Recientemente finalizó su Doctorado en Ingeniería Metalúrgica en la Universidad de Concepción, investigación centrada en el comportamiento biomecánico de implantes dentales porosos de Ti6Al4V fabricados mediante Fusión Selectiva por Láser, una tecnología de manufactura aditiva que permite desarrollar estructuras metálicas complejas con aplicaciones biomédicas. En el marco de su doctorado, además, realizó una pasantía de investigación en la Universidad de Sevilla, en el Departamento de Ingeniería y Ciencia de los Materiales y el Transporte, donde profundizó en la caracterización microestructural y mecánica de implantes fabricados por manufactura aditiva.

Su trabajo de investigación se enfoca en comprender la relación entre la microestructura de los materiales, su diseño geométrico y su desempeño mecánico. Entre sus principales líneas de especialización se encuentran el comportamiento mecánico de materiales metálicos, la modelación y simulación mediante el Método de Elementos Finitos, la manufactura aditiva en metales y el desarrollo de biomateriales e implantes dentales personalizados.

“Mi motivación principal ha sido contribuir al desarrollo de soluciones biomédicas avanzadas basadas en el diseño de materiales, la manufactura aditiva y el desarrollo de superficies funcionalizadas, integrando ciencia, ingeniería y salud”, explica la académica.

En esta línea, su investigación combina análisis experimental y herramientas numéricas para estudiar cómo variables como la arquitectura porosa o los gradientes estructurales influyen en la distribución de tensiones, la rigidez y la vida a fatiga de implantes y dispositivos biomédicos. A futuro, también busca profundizar en el desarrollo de superficies funcionalizadas mediante tratamientos y recubrimientos avanzados que permitan mejorar simultáneamente la oseointegración, la resistencia a la corrosión y el comportamiento frente a cargas cíclicas.

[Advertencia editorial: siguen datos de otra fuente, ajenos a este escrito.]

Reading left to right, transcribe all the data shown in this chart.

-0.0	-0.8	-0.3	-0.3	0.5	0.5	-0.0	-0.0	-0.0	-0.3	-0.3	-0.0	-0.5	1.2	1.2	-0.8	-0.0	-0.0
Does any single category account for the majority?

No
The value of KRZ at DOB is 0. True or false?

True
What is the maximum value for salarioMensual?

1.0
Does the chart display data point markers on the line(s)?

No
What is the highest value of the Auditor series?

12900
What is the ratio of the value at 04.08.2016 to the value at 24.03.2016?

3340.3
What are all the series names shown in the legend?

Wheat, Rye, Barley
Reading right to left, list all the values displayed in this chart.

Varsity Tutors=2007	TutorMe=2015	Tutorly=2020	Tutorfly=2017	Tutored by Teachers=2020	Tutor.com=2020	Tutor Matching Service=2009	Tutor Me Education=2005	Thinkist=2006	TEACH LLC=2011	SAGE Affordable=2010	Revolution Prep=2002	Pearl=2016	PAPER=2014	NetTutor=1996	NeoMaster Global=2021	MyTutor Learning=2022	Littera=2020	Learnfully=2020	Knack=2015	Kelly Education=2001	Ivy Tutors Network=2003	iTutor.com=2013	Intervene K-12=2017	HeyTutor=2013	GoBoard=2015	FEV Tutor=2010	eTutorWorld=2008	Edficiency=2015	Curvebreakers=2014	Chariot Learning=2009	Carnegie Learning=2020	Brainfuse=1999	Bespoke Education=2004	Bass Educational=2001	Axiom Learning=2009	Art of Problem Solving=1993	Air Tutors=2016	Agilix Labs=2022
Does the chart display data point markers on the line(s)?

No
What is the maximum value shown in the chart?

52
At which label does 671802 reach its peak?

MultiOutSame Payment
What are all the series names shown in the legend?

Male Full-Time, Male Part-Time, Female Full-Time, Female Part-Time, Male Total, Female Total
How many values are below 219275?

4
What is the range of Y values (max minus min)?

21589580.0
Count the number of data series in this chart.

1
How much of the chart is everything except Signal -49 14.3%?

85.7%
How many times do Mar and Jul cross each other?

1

Respecto a los desafíos actuales de la ingeniería, Robau destaca la necesidad de avanzar hacia una mayor integración entre diseño, simulación, manufactura avanzada y sostenibilidad. “Hoy no basta con desarrollar un componente que cumpla su función; es fundamental comprender su ciclo de vida completo, su eficiencia en el uso de materiales y energía, y su impacto ambiental y productivo”, afirma.

En ese contexto, subraya la importancia de incorporar tecnologías emergentes en la formación de pregrado, como la manufactura aditiva, la simulación avanzada y el análisis de datos, para preparar profesionales capaces de desenvolverse en entornos tecnológicos cada vez más complejos.

“La ingeniería moderna demanda profesionales con una base sólida en los fundamentos de la disciplina, pero también con competencias digitales, capacidad de análisis, pensamiento crítico y habilidades para trabajar de manera interdisciplinaria”, sostiene.

Fuera del ámbito académico, la nueva profesora de la Escuela valora especialmente los espacios de lectura, el cine y actividades cotidianas como la cocina, instancias que —según comenta— le permiten mantener el equilibrio personal y estimular la creatividad. “Muchas veces, la resolución de problemas complejos requiere la capacidad de mirar una situación desde distintos enfoques e integrar ideas diversas”, concluye.